India Bets $1.1 Billion on AI as Tech Giants Descend on Mumbai Summit
India announced a $1.1 billion state-backed venture capital fund for artificial intelligence and advanced manufacturing startups this week, as the country hosts a four-day AI Impact Summit drawing executives from OpenAI, Anthropic, Google, Microsoft, and Nvidia to Mumbai.
The summit, which expects 250,000 visitors through Friday, represents India's most aggressive push yet to position itself as a global AI hub—even as venture capitalists at the event warn that the country's massive IT services sector faces potential obsolescence from the very technology being celebrated.
The fund announcement came as OpenAI CEO Sam Altman revealed that India now accounts for more than 100 million weekly active ChatGPT users, second only to the United States. Altman also said Indians represent the largest student user base for ChatGPT globally, underscoring the country's role as both a major AI consumer market and talent pool.
Alphabet CEO Sundar Pichai, Anthropic CEO Dario Amodei, Google DeepMind CEO Demis Hassabis, and Reliance Chairman Mukesh Ambani are among the attendees. India's Prime Minister Narendra Modi is scheduled to deliver a speech with French President Emmanuel Macron on Thursday.
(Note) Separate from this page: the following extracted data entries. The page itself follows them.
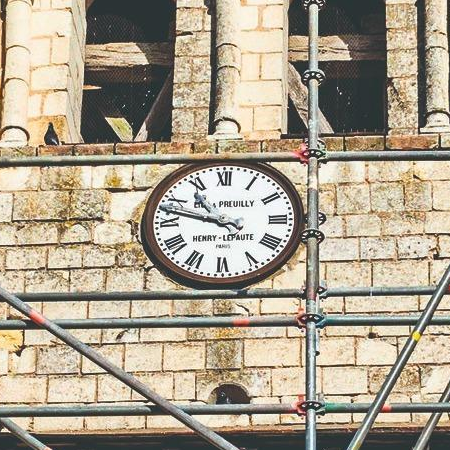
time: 10:47
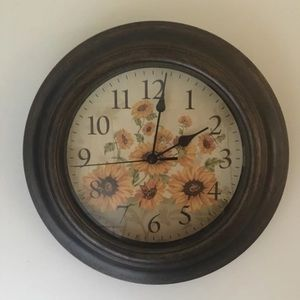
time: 2:01
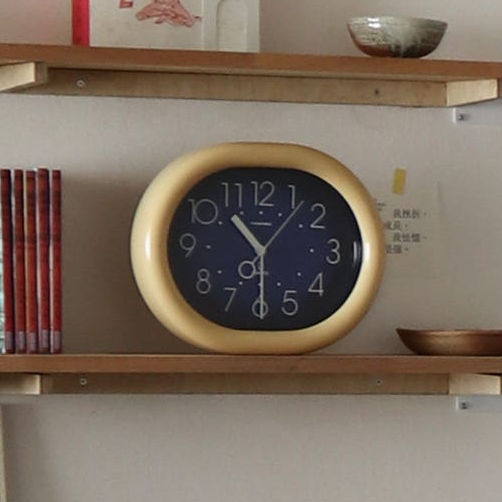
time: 10:29
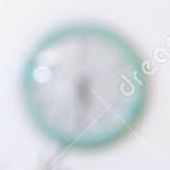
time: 5:31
The summit has already catalyzed significant deal activity. Blackstone acquired a majority stake in Indian AI infrastructure startup Neysa as part of a $600 million equity fundraise, with participation from Teachers' Venture Growth, TVS Capital, 360 ONE Asset, and Nexus Venture Partners. Neysa plans to raise an additional $600 million in debt and deploy more than 20,000 GPUs to support AI workloads.
Separately, Bengaluru-based C2i, which develops power solutions for data centers, raised $15 million in a Series A round led by Peak XV, with participation from Yali Deeptech and TDK Ventures. The investment reflects growing recognition that AI infrastructure requires not just computing power but also energy solutions to support it.
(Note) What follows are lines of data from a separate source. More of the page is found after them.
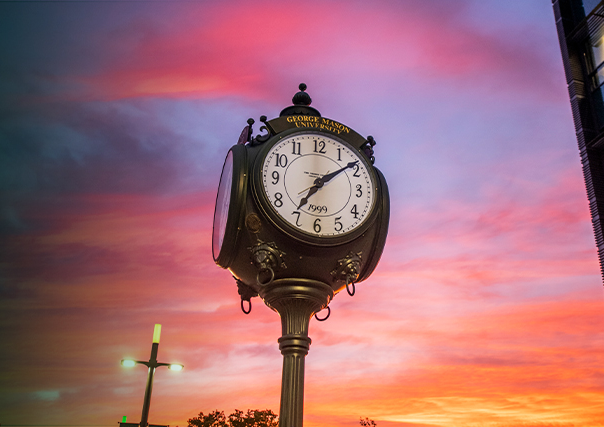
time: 7:08
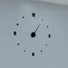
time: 1:05
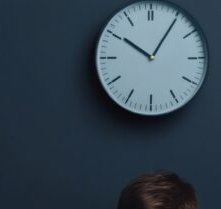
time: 10:05
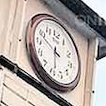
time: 5:48
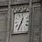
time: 12:34
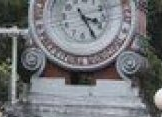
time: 3:24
Yet even as India courts AI investment, prominent voices at the summit delivered sobering warnings about the technology's impact on the country's economic engine. Vinod Khosla, founder of Khosla Ventures, told the Hindustan Times that industries like IT services and business process outsourcing "can almost completely disappear" within five years because of AI. He referenced the potential impact on 250 million young Indians, though his full comments were cut off in available reports.
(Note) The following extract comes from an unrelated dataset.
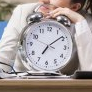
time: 7:08
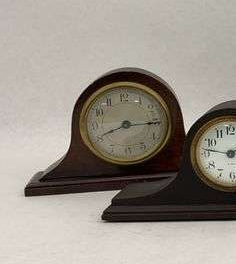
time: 8:15
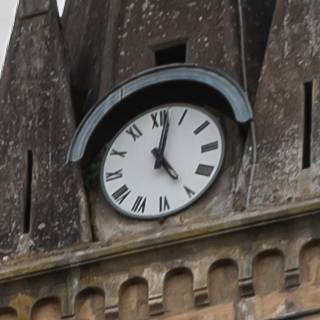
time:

HCL CEO Vineet Nayyar echoed these concerns, stating that Indian IT companies will need to focus on turning profits rather than being job creators—a significant shift for an industry that has long positioned itself as a major employer. His comments come as Indian IT stocks have declined amid growing fears that AI will disrupt the services sector that has been central to India's economic rise.
The tension at the summit captures a broader dilemma for finance leaders: the same AI capabilities that promise efficiency gains also threaten to upend established business models and labor markets. For India, the stakes are particularly high. The country's IT services industry has been a cornerstone of its modern economy, and the prospect of AI rendering much of that work obsolete raises questions about how quickly the new AI-focused investments can offset potential job losses.
The presence of major AI labs and cloud providers suggests they view India as critical infrastructure territory—both for its engineering talent and its massive user base. Whether India's $1.1 billion bet can transform the country from an AI consumer market into an AI innovation hub remains the central question as the summit continues through the week.